Freedom 277 Kant: In a way which we feel but cannot prove, each of us is free. Will Durant, The Story of Philosophy, Kant. [We feel that we are free, but can’t prove it.]

Freedom 933 …by this sacredness of individuals, they [the English] have in seven hundred years evolved the principles of freedom. Emerson, English Traits. [By making the individual sacred, the English have evolved the principles of freedom.]

Freedom 522 Never let it be forgotten that Hitler exploited the freedom granted him by the Weimar constitution to destroy the republic. Conot, Justice at Nuremberg. [Hitler exploited the freedoms granted by the constitution in order to destroy the republic.]

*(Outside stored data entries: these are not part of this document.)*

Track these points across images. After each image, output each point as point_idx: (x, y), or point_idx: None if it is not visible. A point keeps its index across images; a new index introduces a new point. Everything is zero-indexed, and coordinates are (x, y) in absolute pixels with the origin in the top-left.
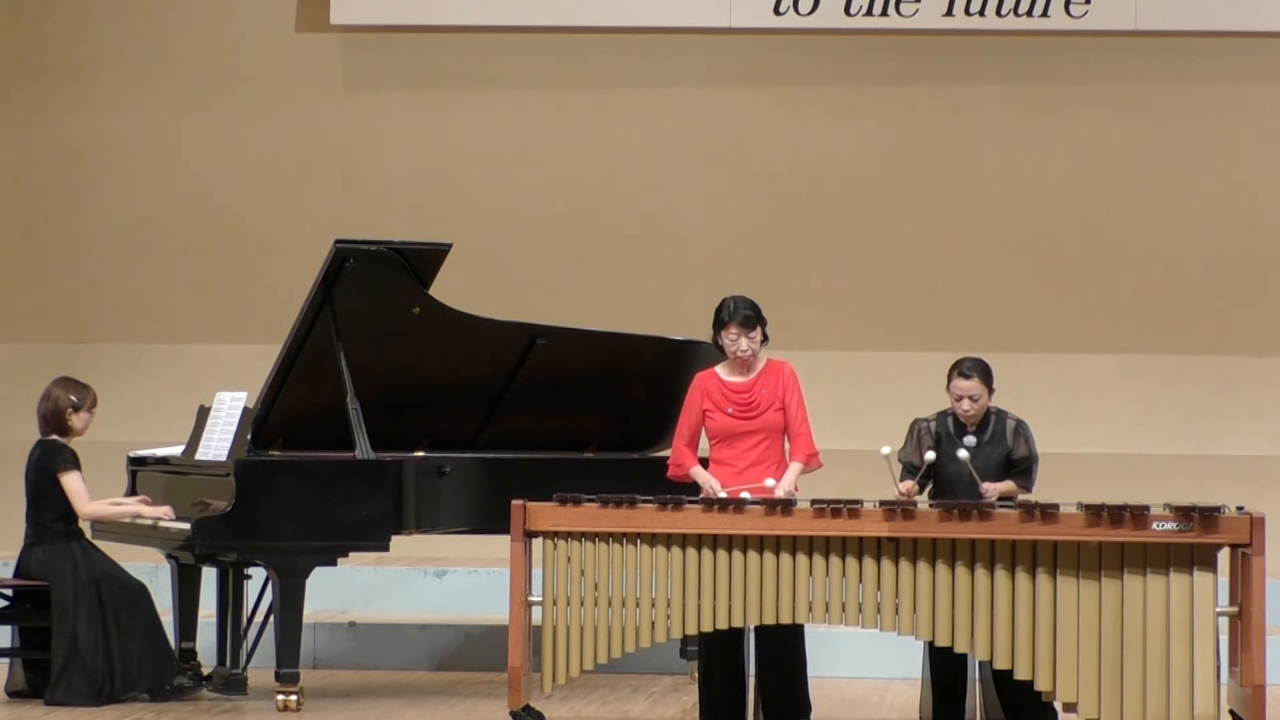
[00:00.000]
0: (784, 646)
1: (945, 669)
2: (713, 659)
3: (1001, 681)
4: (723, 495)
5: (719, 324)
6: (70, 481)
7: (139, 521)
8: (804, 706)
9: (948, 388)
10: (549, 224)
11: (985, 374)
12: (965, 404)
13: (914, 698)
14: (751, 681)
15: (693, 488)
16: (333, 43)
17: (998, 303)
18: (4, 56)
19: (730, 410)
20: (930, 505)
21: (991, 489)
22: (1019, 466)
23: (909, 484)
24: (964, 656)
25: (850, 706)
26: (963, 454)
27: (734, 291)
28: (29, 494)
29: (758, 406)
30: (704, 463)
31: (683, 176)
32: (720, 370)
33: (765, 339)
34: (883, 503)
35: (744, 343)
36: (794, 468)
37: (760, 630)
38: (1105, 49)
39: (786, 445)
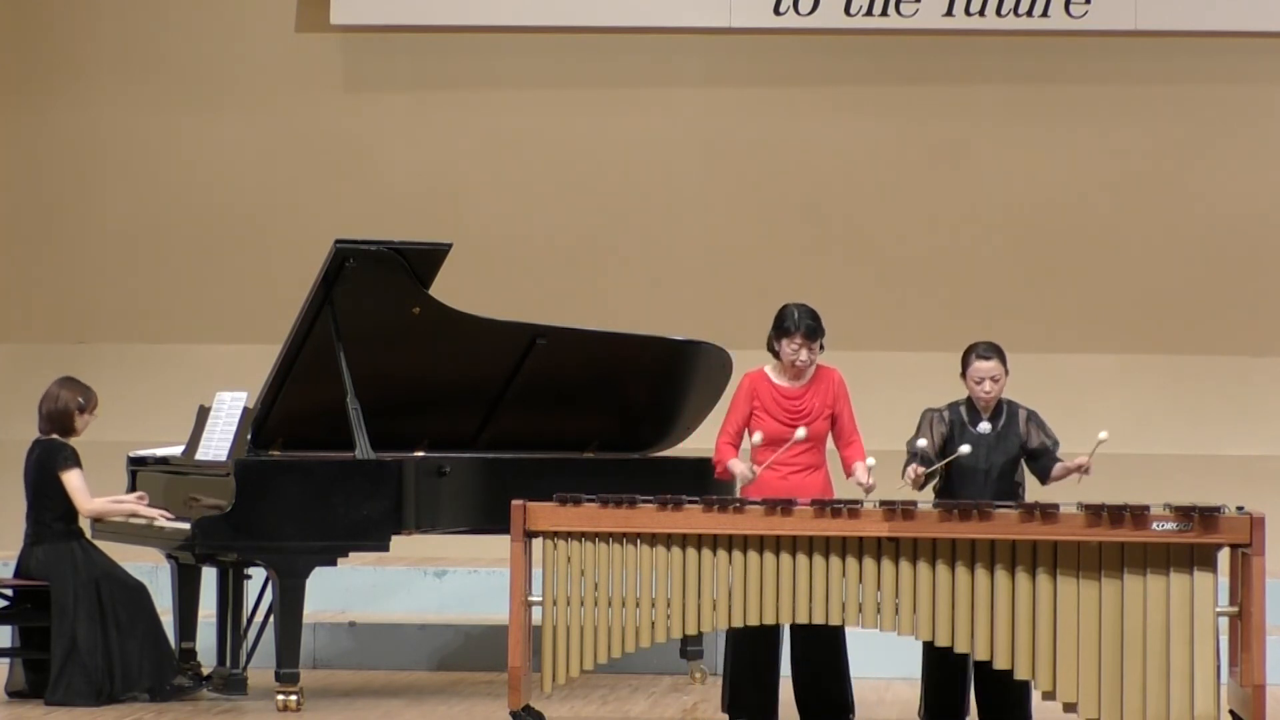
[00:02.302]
0: (822, 649)
1: (941, 666)
2: (742, 655)
3: (983, 679)
4: (754, 472)
5: (782, 332)
6: (72, 479)
7: (134, 520)
8: (846, 711)
9: (963, 374)
10: (549, 224)
11: (1002, 355)
12: (987, 385)
13: (915, 698)
14: (783, 682)
15: (705, 488)
16: (333, 43)
17: (998, 303)
18: (4, 56)
19: (780, 416)
20: (931, 505)
21: (1087, 462)
22: (1050, 455)
23: (915, 469)
24: (962, 654)
25: None
26: (964, 451)
27: (732, 291)
28: (29, 493)
29: (809, 414)
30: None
31: (683, 176)
32: (770, 373)
33: (821, 348)
34: (883, 503)
35: (804, 354)
36: (862, 463)
37: (796, 630)
38: (1105, 49)
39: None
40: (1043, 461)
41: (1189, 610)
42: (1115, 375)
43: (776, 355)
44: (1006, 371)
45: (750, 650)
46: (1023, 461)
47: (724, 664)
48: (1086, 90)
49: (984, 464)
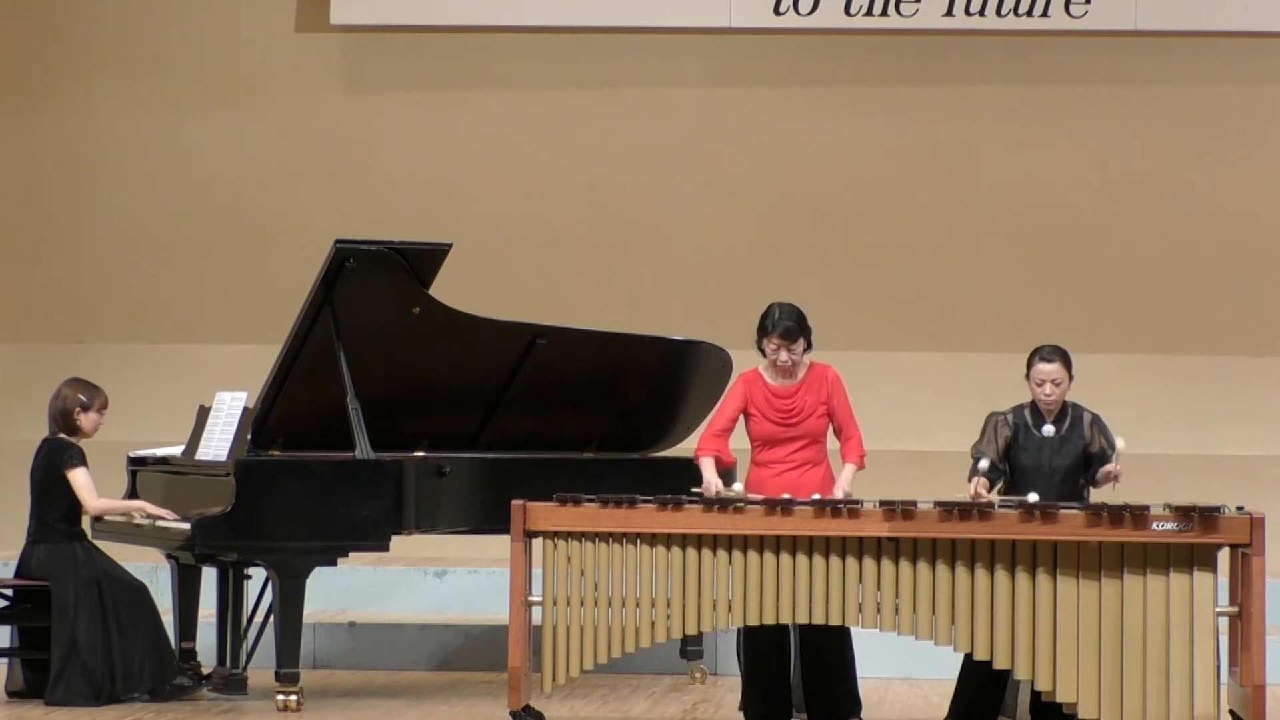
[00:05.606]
0: (830, 645)
1: (975, 678)
2: (751, 657)
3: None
4: (715, 490)
5: (762, 331)
6: (77, 476)
7: (140, 520)
8: (854, 705)
9: (1027, 376)
10: (549, 224)
11: (1066, 359)
12: (1048, 388)
13: (914, 698)
14: (795, 681)
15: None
16: (333, 43)
17: (998, 303)
18: (5, 56)
19: (772, 416)
20: (931, 505)
21: (1117, 470)
22: (1104, 459)
23: (979, 482)
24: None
25: None
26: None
27: (732, 291)
28: (34, 492)
29: (800, 413)
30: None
31: (682, 177)
32: (764, 373)
33: (809, 347)
34: (882, 503)
35: (784, 354)
36: (849, 469)
37: (804, 630)
38: (1105, 49)
39: (830, 446)
40: (1095, 466)
41: (1189, 610)
42: (1115, 375)
43: (764, 355)
44: (1070, 376)
45: (758, 651)
46: None
47: (742, 669)
48: (1086, 90)
49: (1047, 467)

Freedom 41 Deny them [the Colonies] this participation of freedom, and you break that sole bond which originally made, and must still preserve, the unity of the empire. Edmund Burke, Speech on Conciliation with America, 1775. Hofstadter, ed. Great Issues in American History. Vol. 1. Independence. [Deny the [American] Colonies freedom and you will destroy the bond that unites the Empire.]

Freedom of speech 8 The amazing thing is that plays attacking the war policy when the state was at war could be given under state auspices and that Cleon could be most virulently attacked for bad morals and manners when he was himself in the audience. Hadas, ed., The Complete Works of Aristophanes. [The Ancient Greeks had the freedom to criticize public policy in plays that were sponsored by the state and leaders even when the latter were in the audience.]

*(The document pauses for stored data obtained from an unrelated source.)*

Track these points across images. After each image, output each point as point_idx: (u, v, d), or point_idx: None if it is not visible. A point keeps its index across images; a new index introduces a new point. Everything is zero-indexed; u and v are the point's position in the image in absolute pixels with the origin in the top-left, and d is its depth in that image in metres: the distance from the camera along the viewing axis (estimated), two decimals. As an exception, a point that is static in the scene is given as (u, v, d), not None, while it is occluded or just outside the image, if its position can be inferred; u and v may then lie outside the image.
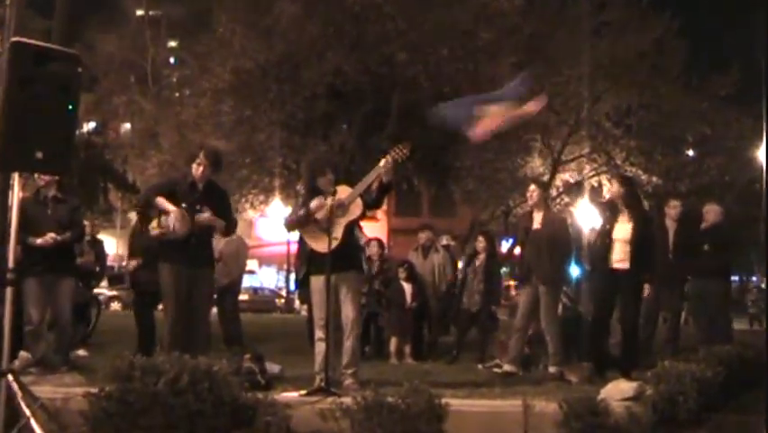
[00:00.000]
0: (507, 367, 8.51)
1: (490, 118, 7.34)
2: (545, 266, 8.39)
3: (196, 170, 7.27)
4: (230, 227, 7.60)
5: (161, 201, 7.19)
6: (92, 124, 28.55)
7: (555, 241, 8.44)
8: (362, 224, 9.65)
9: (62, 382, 6.73)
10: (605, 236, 8.12)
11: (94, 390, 5.32)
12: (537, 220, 8.58)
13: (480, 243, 10.71)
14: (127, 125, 26.16)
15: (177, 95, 22.29)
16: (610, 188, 8.29)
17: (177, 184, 7.44)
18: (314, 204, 7.06)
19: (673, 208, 9.83)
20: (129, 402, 5.15)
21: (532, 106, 7.68)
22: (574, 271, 10.42)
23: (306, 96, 14.58)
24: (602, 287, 8.30)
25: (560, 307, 9.33)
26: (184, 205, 7.16)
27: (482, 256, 10.52)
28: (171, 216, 7.06)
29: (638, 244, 7.89)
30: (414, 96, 14.53)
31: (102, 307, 11.86)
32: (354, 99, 14.91)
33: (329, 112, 14.92)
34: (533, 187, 8.78)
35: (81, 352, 9.57)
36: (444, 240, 12.04)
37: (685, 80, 19.27)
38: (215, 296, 11.11)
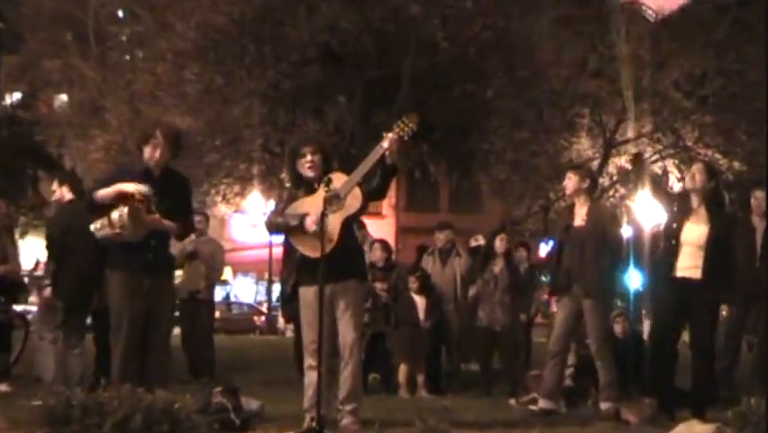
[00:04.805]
0: (542, 403, 8.48)
1: None
2: (589, 273, 8.29)
3: (151, 153, 7.23)
4: (186, 230, 7.57)
5: (103, 194, 7.12)
6: (17, 96, 28.58)
7: (603, 241, 8.37)
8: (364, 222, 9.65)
9: (-22, 425, 6.73)
10: (671, 237, 8.05)
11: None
12: (580, 215, 8.51)
13: (503, 242, 10.68)
14: (63, 97, 26.23)
15: (127, 58, 22.35)
16: (691, 177, 8.17)
17: (126, 173, 7.40)
18: (309, 221, 6.99)
19: (761, 203, 9.77)
20: (66, 450, 5.15)
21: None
22: (635, 280, 10.38)
23: (293, 61, 14.58)
24: (666, 301, 8.25)
25: (619, 327, 9.30)
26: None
27: (500, 261, 10.52)
28: (121, 212, 6.99)
29: (715, 251, 7.79)
30: (429, 61, 14.54)
31: (30, 329, 11.75)
32: (354, 64, 14.92)
33: (322, 80, 14.92)
34: (569, 174, 8.73)
35: (2, 387, 9.58)
36: (473, 242, 11.94)
37: (776, 39, 19.21)
38: (183, 310, 11.20)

Freedom of Speech 13 If we are astonished at the temerity of a poet who could say a word for the enemy and many words for pacifism amid the passions of war, we must be amazed at a democracy which permitted and sponsored such a play in time of war, and gave it first prize. Hadas, ed., The Complete Works of Aristophanes. The Acharnians. [The playwrights of Ancient Greece could say a good word about the enemy and pacifism in a time of war in a play sponsored by the government and given first prize by the government.]

Freedom responsibility 180 Man is free and therefore responsible. Pope John Paul II, Threshold [Freedom requires responsibility.]

Freedom, liberty 298 Hegel: …order is the first requisite of liberty. Will Durant, The Story of Philosophy, Hegel. [Freedom requires order.]

Freedom, personality 483 Russell: Freedom is the supreme good; for without it personality is impossible. Will Durant, The Story of Philosophy, Bertrand Russell. [Without freedom, personality is impossible.]